WHAT TO DO -> Would you retype the lines from the one that holds "nose: (533, 393)" to the final line of the entries below, both ends included and exactly as written, but without pictures?

[Landmark coordinate records]
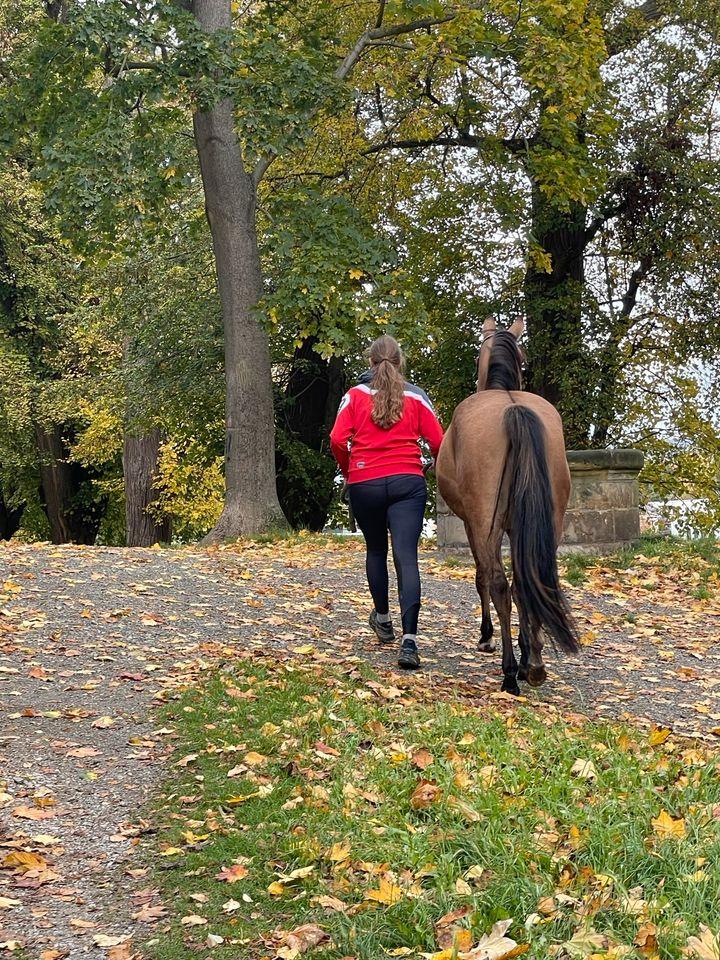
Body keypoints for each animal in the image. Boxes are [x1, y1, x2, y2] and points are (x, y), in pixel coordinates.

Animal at [436, 317, 579, 695]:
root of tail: (514, 408)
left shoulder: (473, 524)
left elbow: (482, 578)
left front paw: (487, 638)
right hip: (550, 521)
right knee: (533, 579)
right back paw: (534, 664)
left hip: (485, 521)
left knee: (499, 583)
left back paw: (510, 670)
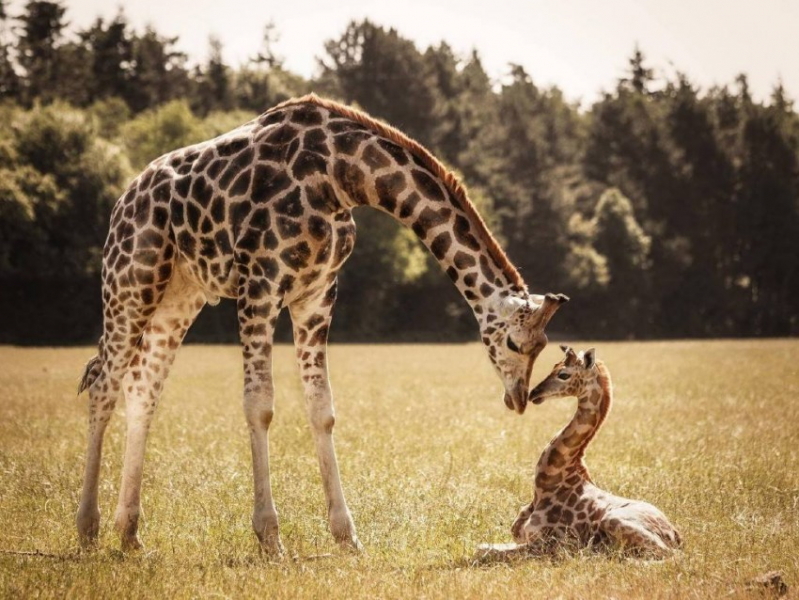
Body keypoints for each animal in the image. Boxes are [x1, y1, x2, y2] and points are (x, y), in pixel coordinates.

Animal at [76, 92, 568, 552]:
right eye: (516, 345)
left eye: (543, 347)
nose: (518, 399)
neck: (341, 175)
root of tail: (123, 201)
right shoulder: (260, 283)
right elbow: (260, 404)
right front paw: (270, 537)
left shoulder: (317, 294)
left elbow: (321, 408)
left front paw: (346, 534)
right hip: (131, 280)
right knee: (104, 387)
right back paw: (87, 528)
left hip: (179, 295)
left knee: (142, 388)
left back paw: (130, 533)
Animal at [482, 344, 680, 560]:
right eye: (553, 367)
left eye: (563, 374)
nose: (533, 393)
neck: (545, 486)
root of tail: (676, 536)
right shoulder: (521, 538)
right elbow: (484, 547)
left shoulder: (548, 545)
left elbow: (483, 551)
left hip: (614, 520)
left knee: (670, 556)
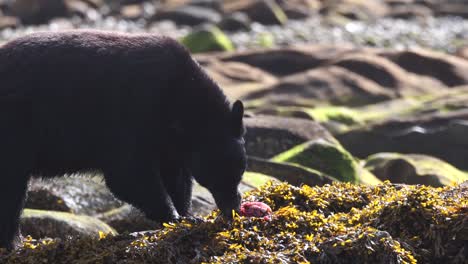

ANSWER TO THE EXERCISE ->
nose: (533, 393)
neck: (545, 486)
root of tail: (676, 536)
right shoulder: (521, 538)
right elbow: (484, 547)
left shoulder: (548, 545)
left elbow: (483, 551)
left hip: (614, 520)
left knee: (670, 556)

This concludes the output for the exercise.